The Governor of the Central Bank of Libya, Al-Sidiq Al-Kabir called on the Speaker of the House of Representatives (HoR), Aqila Saleh, for the necessity of approving a unified government, unifying spending, and issuing a decision to devalue the dinar exchange rate to US dollar (USD) to address the current crisis.
This call came in a letter, in which Al-Kabir suggested adjusting the exchange rate to between 5.95 dinars and 6.15 dinars per dollar, thus devaluing the dinar as the current rate stands at 4.80 dinars per a dollar.
"This is to collect an amount of 12 billion dinars to pay off the debt and for development projects." Al-Kabir said, expecting that the volume of demand for the dollar this year would be about $36 billion, compared to oil revenues of $24 billion, meaning that the deficit would be very large, according to the letter.
The Governor indicated that expenditures for 2023 alone amounted to 165 billion dinars, with unknown-sources parallel spending, which increased the demand for foreign currency exchange.
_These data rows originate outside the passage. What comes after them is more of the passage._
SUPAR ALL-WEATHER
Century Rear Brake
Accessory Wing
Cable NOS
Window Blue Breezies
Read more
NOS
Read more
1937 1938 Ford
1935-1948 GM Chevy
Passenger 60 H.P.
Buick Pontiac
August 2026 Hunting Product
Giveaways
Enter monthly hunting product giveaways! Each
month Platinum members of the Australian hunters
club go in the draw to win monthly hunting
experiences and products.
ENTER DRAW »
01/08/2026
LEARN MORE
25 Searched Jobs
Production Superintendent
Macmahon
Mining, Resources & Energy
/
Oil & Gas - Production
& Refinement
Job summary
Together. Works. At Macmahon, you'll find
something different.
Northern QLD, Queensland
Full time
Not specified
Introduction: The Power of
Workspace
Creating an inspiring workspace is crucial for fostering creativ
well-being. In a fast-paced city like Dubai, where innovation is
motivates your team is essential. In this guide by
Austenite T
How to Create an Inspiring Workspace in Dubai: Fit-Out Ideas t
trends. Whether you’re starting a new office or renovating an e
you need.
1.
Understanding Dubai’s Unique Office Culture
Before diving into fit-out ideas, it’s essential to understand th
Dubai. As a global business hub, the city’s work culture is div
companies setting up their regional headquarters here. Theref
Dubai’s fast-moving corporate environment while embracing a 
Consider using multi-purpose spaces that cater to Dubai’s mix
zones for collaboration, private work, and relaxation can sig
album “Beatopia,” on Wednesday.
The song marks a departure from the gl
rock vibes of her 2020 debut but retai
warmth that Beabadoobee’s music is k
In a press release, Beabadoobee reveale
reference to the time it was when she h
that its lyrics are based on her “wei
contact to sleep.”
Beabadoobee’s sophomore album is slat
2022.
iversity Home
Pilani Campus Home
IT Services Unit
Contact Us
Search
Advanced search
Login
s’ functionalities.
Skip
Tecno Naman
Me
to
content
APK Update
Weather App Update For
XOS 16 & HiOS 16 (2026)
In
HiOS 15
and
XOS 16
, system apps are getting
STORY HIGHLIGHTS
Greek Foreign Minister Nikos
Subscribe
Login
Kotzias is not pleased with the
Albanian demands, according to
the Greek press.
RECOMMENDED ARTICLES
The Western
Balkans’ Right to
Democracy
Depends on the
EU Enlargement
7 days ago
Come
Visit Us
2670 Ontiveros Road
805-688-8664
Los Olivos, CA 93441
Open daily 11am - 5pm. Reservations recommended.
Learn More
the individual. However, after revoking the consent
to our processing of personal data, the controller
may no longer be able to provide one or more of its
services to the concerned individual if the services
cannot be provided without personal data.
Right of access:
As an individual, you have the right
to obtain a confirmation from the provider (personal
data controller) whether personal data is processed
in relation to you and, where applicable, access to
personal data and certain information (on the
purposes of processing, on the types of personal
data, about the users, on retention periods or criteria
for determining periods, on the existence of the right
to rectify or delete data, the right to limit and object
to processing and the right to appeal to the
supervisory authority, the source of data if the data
Earlier on Tuesday, data issued by the Central Bank of Libya reported that the country’s revenues during last February amounted to 14 billion and 336 million dinars, while expenditures recorded 10 billion and 923 million dinars, achieving a surplus estimated at 3.4 billion dinars.
Oil sales revenues also amounted to 12 billion dinars, and oil royalties reached two billion dinars, while revenues from taxes, customs, and fuel sales did not exceed 52 million dinars, 65 million dinars, and 30 million dinars respectively, while the value of other revenues amounted to 219 million dinars.
The salaries of public and government institutions accounted for the majority of expenses during the past month, recording 10.3 billion dinars, while subsidies reached 623 million. The Central Bank’s data did not record any development, administrative, or emergency expenses or financial arrangements for the National Oil Corporation and the General Electricity Company.